U.S. President Joe Biden speaks at the White House, Washington, D.C., U.S., August 31, 2021. /Getty

Editor's note: Andrew Korybko is a Moscow-based American political analyst. The article reflects the author's opinions and not necessarily those of CGTN. 

The U.S. military withdrawal from Afghanistan was a complete disaster and raised eight questions that will haunt the remainder of Joe Biden's presidency. It's a sure bet that Republicans will take advantage of them to boost their electoral prospects ahead of next year's midterm elections while some Democrats might even proverbially jump ship and go against their own party in order to avoid being associated with their leader's contentious decisions.

Here's everything that Biden will be pressured to account for:

1. Why did his administration dismiss some of the predictions by the Central Intelligence Agency (CIA) and the State Department?

American media reported that some in the CIA and the State Department predicted that Kabul would fall a lot quicker to the Taliban than the Biden administration expected, yet these warnings were dismissed for inexplicable reasons that directly contributed to the last month's series of disasters.

2. Who in the military advised Biden to withdraw from Bagram Air Base and why?

National Security Advisor Jake Sullivan defended the administration's withdrawal from Bagram Air Base in late July as having been done at the military's request, yet many Americans want to know who gave this advice and why, since the people believe that the site should have been used for the evacuation in August.

3. Why didn't the military do more to defend the Kabul airport after expecting an attack?

Politico cited leaked documents to report that the Pentagon was aware of an impending "mass casualty" attack at the Kabul airport. Russia Today reported that "multiple troops stationed at the airport" wrote online afterwards that they "were instructed by superiors to continue 'police calling' (picking up trash) regardless."

4. Did U.S. troops accidentally kill some Afghans and even each other during the airport attack?

Eyewitnesses told the BBC that some of their massacred compatriots weren't blown up by ISIS-K's suicide bomb but were shot by the U.S. troops during the resulting confusion, which also leaves open the possibility that some of their own 13 troops, who were killed during that attack, might have died from "friendly fire" as well.
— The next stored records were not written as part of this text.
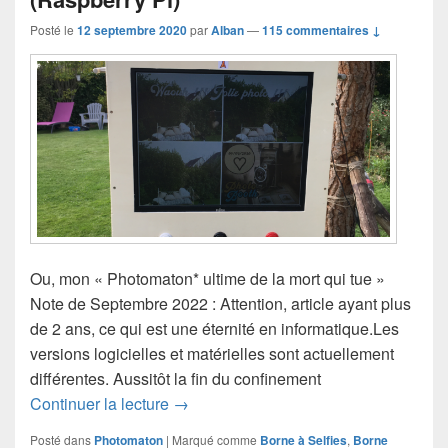
Posté le
12 septembre 2020
par
Alban
—
115 commentaires ↓
Ou, mon « Photomaton* ultime de la mort qui tue »
Note de Septembre 2022 : Attention, article ayant plus
de 2 ans, ce qui est une éternité en informatique.Les
versions logicielles et matérielles sont actuellement
différentes. Aussitôt la fin du confinement
Borne à Selfies – Borne Photos autono
Continuer la lecture
→
Posté dans
Photomaton
|
Marqué comme
Borne à Selfies
,
Borne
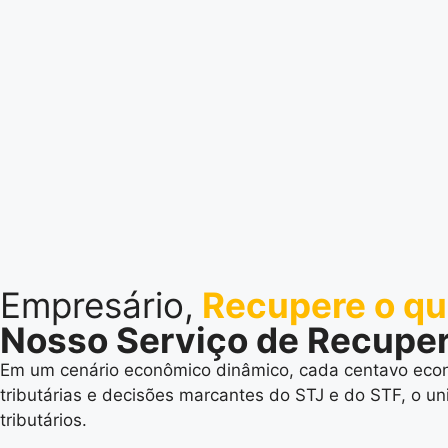
Empresário,
Recupere o que
Nosso Serviço de Recupera
Em um cenário econômico dinâmico, cada centavo econ
tributárias e decisões marcantes do STJ e do STF, o un
tributários.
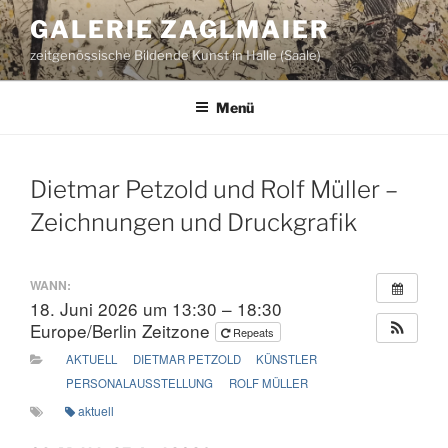
Zum
GALERIE ZAGLMAIER
Inhalt
zeitgenössische Bildende Kunst in Halle (Saale)
springen
Menü
Dietmar Petzold und Rolf Müller –
Zeichnungen und Druckgrafik
WANN:
18. Juni 2026 um 13:30 – 18:30
Europe/Berlin Zeitzone
Repeats
AKTUELL
DIETMAR PETZOLD
KÜNSTLER
PERSONALAUSSTELLUNG
ROLF MÜLLER
aktuell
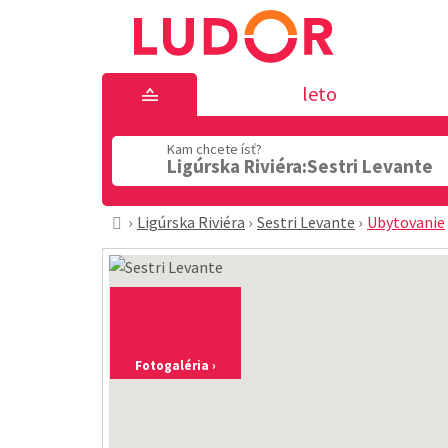
leto
Kam chcete ísť?
Ligúrska Riviéra:Sestri Levante
Ligúrska Riviéra
Sestri Levante
Ubytovanie
Fotogaléria ›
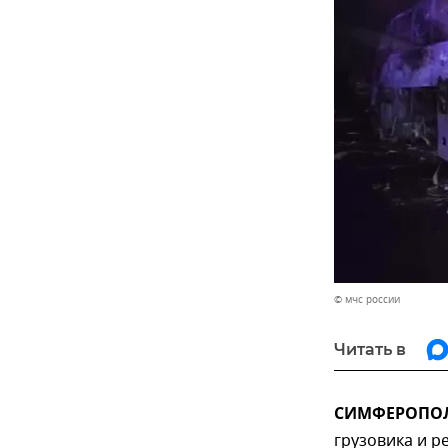
© мчс россии
Читать в
СИМФЕРОПОЛЬ
грузовика и р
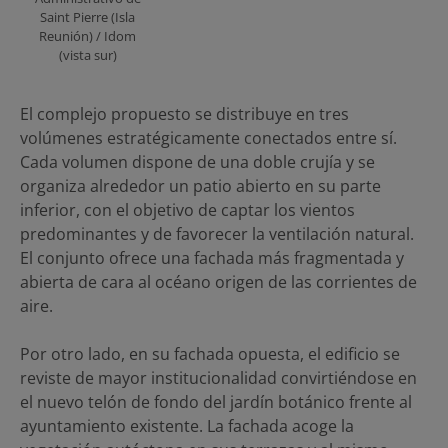
Saint Pierre (Isla
Reunión) / Idom
(vista sur)
El complejo propuesto se distribuye en tres
volúmenes estratégicamente conectados entre sí.
Cada volumen dispone de una doble crujía y se
organiza alrededor un patio abierto en su parte
inferior, con el objetivo de captar los vientos
predominantes y de favorecer la ventilación natural.
El conjunto ofrece una fachada más fragmentada y
abierta de cara al océano origen de las corrientes de
aire.
Por otro lado, en su fachada opuesta, el edificio se
reviste de mayor institucionalidad convirtiéndose en
el nuevo telón de fondo del jardín botánico frente al
ayuntamiento existente. La fachada acoge la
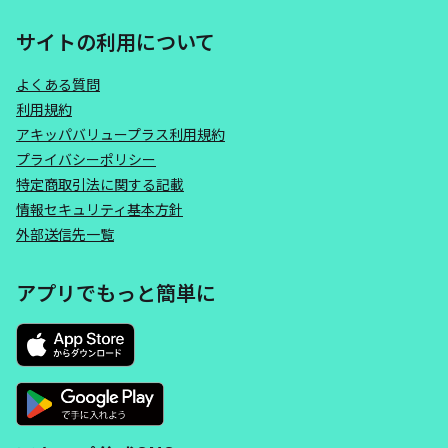
サイトの利用について
よくある質問
利用規約
アキッパバリュープラス利用規約
プライバシーポリシー
特定商取引法に関する記載
情報セキュリティ基本方針
外部送信先一覧
アプリでもっと簡単に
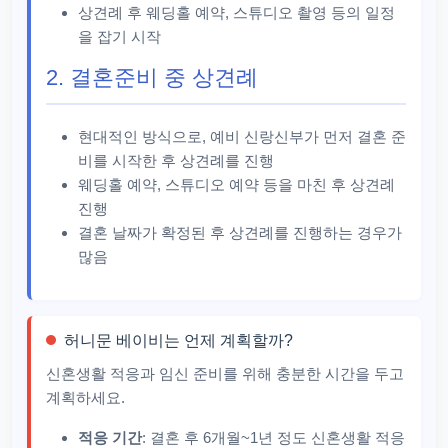
상견례 후 웨딩홀 예약, 스튜디오 촬영 등의 일정
을 잡기 시작
2. 결혼준비 중 상견례
현대적인 방식으로, 예비 신랑신부가 먼저 결혼 준
비를 시작한 후 상견례를 진행
웨딩홀 예약, 스튜디오 예약 등을 마친 후 상견례
진행
결혼 날짜가 확정된 후 상견례를 진행하는 경우가
많음
허니문 베이비는 언제 계획할까?
신혼생활 적응과 임신 준비를 위해 충분한 시간을 두고
계획하세요.
적응 기간
: 결혼 후 6개월~1년 정도 신혼생활 적응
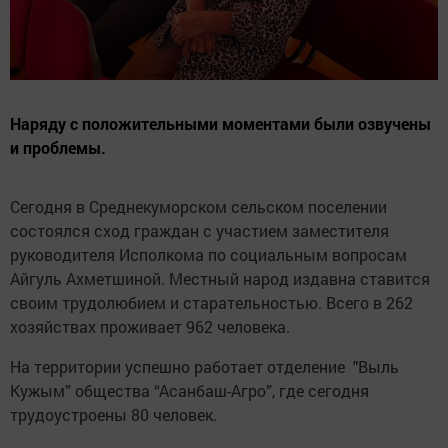
Наряду с положительными моментами были озвучены
и проблемы.
Сегодня в Среднекуморском сельском поселении
состоялся сход граждан с участием заместителя
руководителя Исполкома по социальным вопросам
Айгуль Ахметшиной. Местный народ издавна ставится
своим трудолюбием и старательностью. Всего в 262
хозяйствах проживает 962 человека.
На территории успешно работает отделение "Выль
Кужым” общества “Асанбаш-Агро”, где сегодня
трудоустроены 80 человек.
5. Why did the Biden administration trust the Taliban to protect fleeing U.S. citizens?

Biden acknowledged after the Kabul airport attack that the U.S. gave the names of some of its fleeing citizens to the Taliban in order to help them pass the group's checkpoints, yet that organization is still designated as a terrorist group by his own government and it also reportedly didn't let some Americans through.

A man weeps during a mass funeral for members of a family killed in a U.S. drone airstrike, Kabul, Afghanistan, August 30, 2021. /Getty

A man weeps during a mass funeral for members of a family killed in a U.S. drone airstrike, Kabul, Afghanistan, August 30, 2021. /Getty

6. Who's responsible for droning 10 Afghan family members to death?
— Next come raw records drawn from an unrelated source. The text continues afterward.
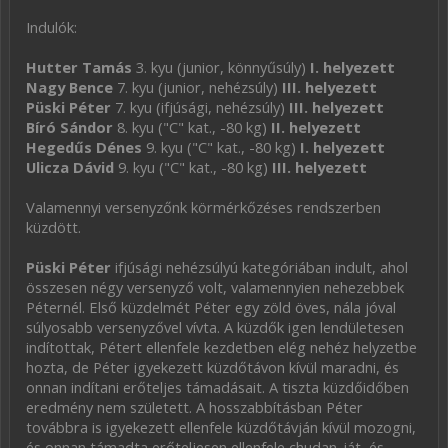
Indulók:
Hutter Tamás
3. kyu (junior, könnyűsúly)
I. helyezett
Nagy Bence
7. kyu (junior, nehézsúly)
III. helyezett
Püski Péter
7. kyu (ifjúsági, nehézsúly)
III. helyezett
Bíró Sándor
8. kyu ("C" kat., -80 kg)
II. helyezett
Hegedűs Dénes
9. kyu ("C" kat., -80 kg)
I. helyezett
Ulicza Dávid
9. kyu ("C" kat., -80 kg)
III. helyezett
Valamennyi versenyzőnk körmérkőzéses rendszerben
küzdött.
Püski Péter
ifjúsági nehézsúlyú kategóriában indult, ahol
összesen négy versenyző volt, valamennyien nehezebbek
Péternél. Első küzdelmét Péter egy zöld öves, nála jóval
súlyosabb versenyzővel vívta. A küzdők igen lendületesen
indítottak, Pétert ellenfele kezdetben elég nehéz helyzetbe
hozta, de Péter igyekezett küzdőtávon kívül maradni, és
onnan indítani erőteljes támadásait. A tiszta küzdőidőben
eredmény nem született. A hosszabbításban Péter
továbbra is igyekezett ellenfele küzdőtávján kívül mozogni,
és onnan támadta erőteljesen ellenfele chudan-ját, és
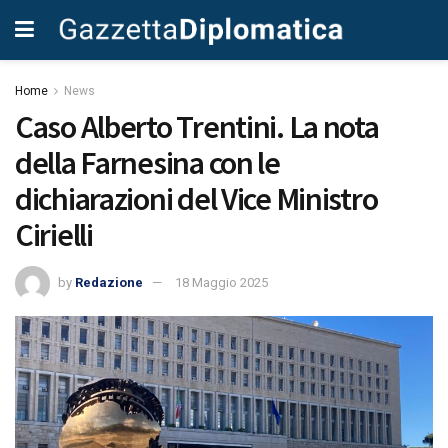
Home
News
Caso Alberto Trentini. La nota
della Farnesina con le
dichiarazioni del Vice Ministro
Cirielli
by
Redazione
18 Maggio 2025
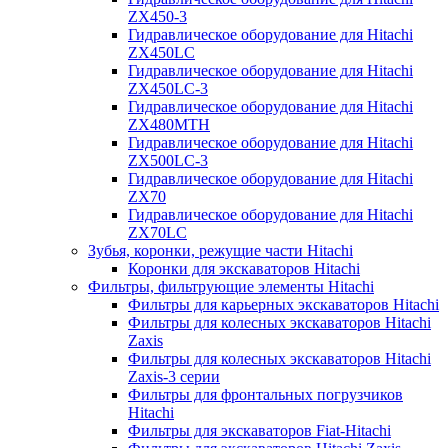
ZX450-3
Гидравлическое оборудование для Hitachi
ZX450LC
Гидравлическое оборудование для Hitachi
ZX450LC-3
Гидравлическое оборудование для Hitachi
ZX480MTH
Гидравлическое оборудование для Hitachi
ZX500LC-3
Гидравлическое оборудование для Hitachi
ZX70
Гидравлическое оборудование для Hitachi
ZX70LC
Зубья, коронки, режущие части Hitachi
Коронки для экскаваторов Hitachi
Фильтры, фильтрующие элементы Hitachi
Фильтры для карьерных экскаваторов Hitachi
Фильтры для колесных экскаваторов Hitachi
Zaxis
Фильтры для колесных экскаваторов Hitachi
Zaxis-3 серии
Фильтры для фронтальных погрузчиков
Hitachi
Фильтры для экскаваторов Fiat-Hitachi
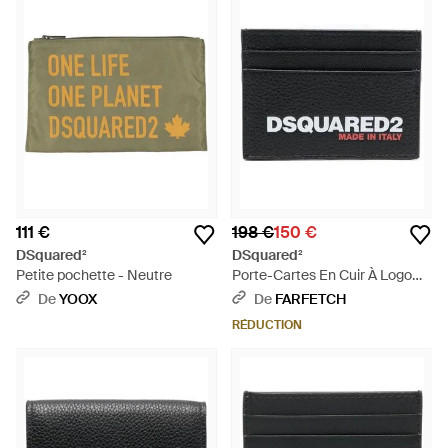
111 €
198 €
150 €
DSquared²
DSquared²
Petite pochette - Neutre
Porte-Cartes En Cuir À Logo
Imprimé - Blanc
De
YOOX
De
FARFETCH
RÉDUCTION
The U.S. carried out a strike in Kabul over the weekend against what the Pentagon claimed was a suicide attack that an ISIS-K terrorist was on their way to carry out at the airport. But CNN later reported that it were actually 10 family members – including children – who were killed during that drone strike.
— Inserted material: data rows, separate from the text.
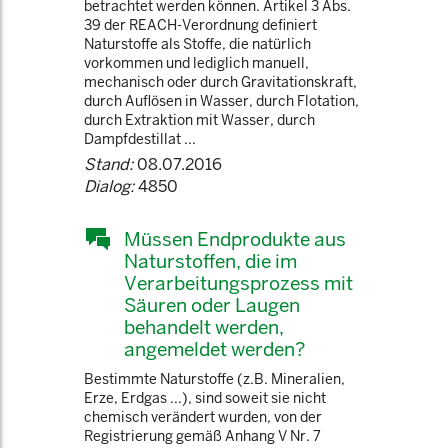
betrachtet werden können. Artikel 3 Abs.
39 der REACH-Verordnung definiert
Naturstoffe als Stoffe, die natürlich
vorkommen und lediglich manuell,
mechanisch oder durch Gravitationskraft,
durch Auflösen in Wasser, durch Flotation,
durch Extraktion mit Wasser, durch
Dampfdestillat ...
Stand:
08.07.2016
Dialog:
4850
Müssen Endprodukte aus
Naturstoffen, die im
Verarbeitungsprozess mit
Säuren oder Laugen
behandelt werden,
angemeldet werden?
Bestimmte Naturstoffe (z.B. Mineralien,
Erze, Erdgas ...), sind soweit sie nicht
chemisch verändert wurden, von der
Registrierung gemäß Anhang V Nr. 7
7. Why was $85 billion of cutting-edge U.S. military equipment abandoned to the Taliban?

Americans don't understand why their government abandoned $85 billion of cutting-edge military equipment to the Taliban instead of withdrawing it together with their troops or destroying it before they left since this now makes the group one of the most powerfully armed forces in Eurasia despite still being designated as terrorists.

8. What will become of the Americans abandoned in Afghanistan?

The U.S. failed to evacuate all of its citizens who wanted to leave Afghanistan despite the general population's demand that this be accomplished before American forces fully withdrew, and now there are very serious concerns about their safety and questions about why they were even abandoned at all.


It's politically impossible for Biden to ignore these eight interconnected questions, which all stem from his disastrous withdrawal of U.S. troops from Afghanistan. Some might become more prominent than others, but either way, it's obvious that this war will continue to haunt his presidency. There's also a possibility that a bipartisan committee might be formed to investigate everything that happened. Biden probably won't be impeached like some Republicans want, but other administration officials might still be held to account.